## Data block
━━━━

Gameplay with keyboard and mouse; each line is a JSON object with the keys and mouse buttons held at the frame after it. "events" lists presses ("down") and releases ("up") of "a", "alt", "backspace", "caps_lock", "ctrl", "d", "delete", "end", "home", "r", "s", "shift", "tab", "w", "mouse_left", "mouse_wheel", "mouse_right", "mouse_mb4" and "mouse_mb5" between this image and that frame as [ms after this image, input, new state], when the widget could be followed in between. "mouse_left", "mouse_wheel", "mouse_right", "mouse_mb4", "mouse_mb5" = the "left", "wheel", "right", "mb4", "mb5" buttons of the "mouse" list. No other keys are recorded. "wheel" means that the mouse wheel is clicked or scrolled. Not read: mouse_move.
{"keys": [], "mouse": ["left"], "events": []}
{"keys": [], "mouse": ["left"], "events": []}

━━━━

## Task details
Print the material once more, exactly as it appears.

## Result of this task
Gameplay with keyboard and mouse; each line is a JSON object with the keys and mouse buttons held at the frame after it. "events" lists presses ("down") and releases ("up") of "a", "alt", "backspace", "caps_lock", "ctrl", "d", "delete", "end", "home", "r", "s", "shift", "tab", "w", "mouse_left", "mouse_wheel", "mouse_right", "mouse_mb4" and "mouse_mb5" between this image and that frame as [ms after this image, input, new state], when the widget could be followed in between. "mouse_left", "mouse_wheel", "mouse_right", "mouse_mb4", "mouse_mb5" = the "left", "wheel", "right", "mb4", "mb5" buttons of the "mouse" list. No other keys are recorded. "wheel" means that the mouse wheel is clicked or scrolled. Not read: mouse_move.
{"keys": [], "mouse": ["left"], "events": []}
{"keys": [], "mouse": ["left"], "events": []}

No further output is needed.